When Dr. Bjorn R. Olsen, professor of Developmental Biology at Harvard School of Dental Medicine (HSDM), and Hersey Professor of Cell Biology at Harvard Medical School (HMS) received funding for his NIH R01 grant, “Biogenesis of Extracellular Matrix” in 1985, his expectations were high that it might yield a new discoveries related to collagen-like proteins. Much to his delight, the grant, now extended for years 33 and 34, has been one of the most prolific in the history of the School, leading to a remarkable number of discoveries and touching the careers of nearly 100 faculty and postdocs who have collaborated with the Olsen Lab over the years—many of whom have gone on to become leaders in academia and medical research themselves.

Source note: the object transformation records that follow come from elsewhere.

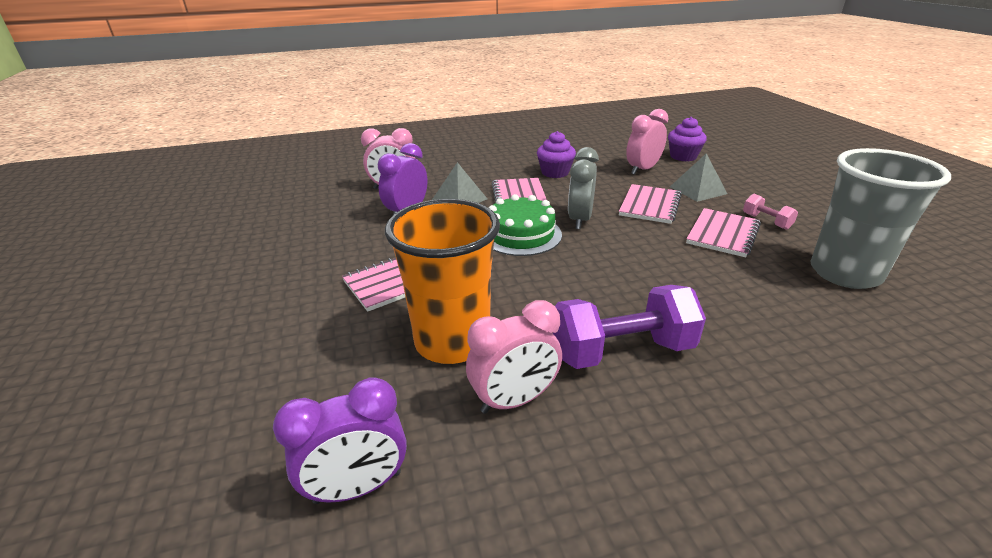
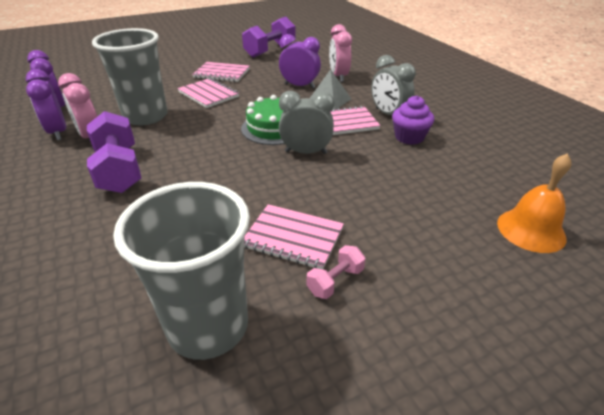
camera: 80 degrees right, 5 degrees up
orange cup [385,199,500,364] -> grey cup [92,28,168,125]
pink notebook [619,184,682,224] -> pink notebook moved to [192,62,250,82]
pink clock [626,109,669,175] -> none
purple cupcake [668,117,707,161] -> orange bell [497,153,572,253]
grey pyramid [670,153,727,202] -> none
none -> purple clock [26,69,66,140]
none -> purple dumbbell [242,17,296,58]
none -> grey clock [371,55,416,115]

"The early expectation for the grant was that it would lead to insights into the structure and function of several collagen-like proteins in the extracellular matrix of connective tissues, cartilage and bone, but how quickly these discoveries resulted in projects identifying mutations in several genetic skeletal disorders was unexpected, exciting and satisfying," said Olsen.
“Biogenesis of Extracellular Matrix” has led to more than 153 published papers and six patents from 1987 to 2017. The grant stands out as one of the longest-running grants at both Harvard medical and dental schools, with only one grant achieving more longevity (topping 44 years).
By simultaneously addressing questions related to genetic skeletal disorders and vascular disease, Olsen has been able to characterize complex developmental and disease mechanisms at the intersection between skeletal and vascular biology. This has led to the discovery of novel gene families that are critical in bone formation, and furthered the understanding of limb malformation syndromes and disorders characterized by lack of bone formation.
Olsen’s work has also uncovered mechanisms in many collagen-based genetic diseases such as dwarfism and early-onset osteoarthritis. Discovery of the gene for Osteoporosis pseudoglioma syndrome established the basis for understanding the critical role of Wnt signaling in bone formation. Studies of the craniofacial bone disorder Cherubism led to mapping the gene for excessive bone formation in Craniometaphyseal dysplasia, leading new insights into its role in regulation of bone mass.
More recently, his work has led to new insights into the role of vascular endothelial growth factor in differentiation of stem cells to osteoblasts, and mechanisms responsible for human GAPO syndrome, characterized by severe premature aging, pseudoanodontia, and other craniofacial, skeletal and connective tissue anomalies.
“Dr. Olsen’s groundbreaking discoveries have allowed scientists to view the extracellular matrix as a vital part of the biological information required for normal embryonic development.” Dr. Vicki Rosen, professor of Developmental Biology and chair of the Department said. “This has provided fundamental insights into how changing this information results in disease.”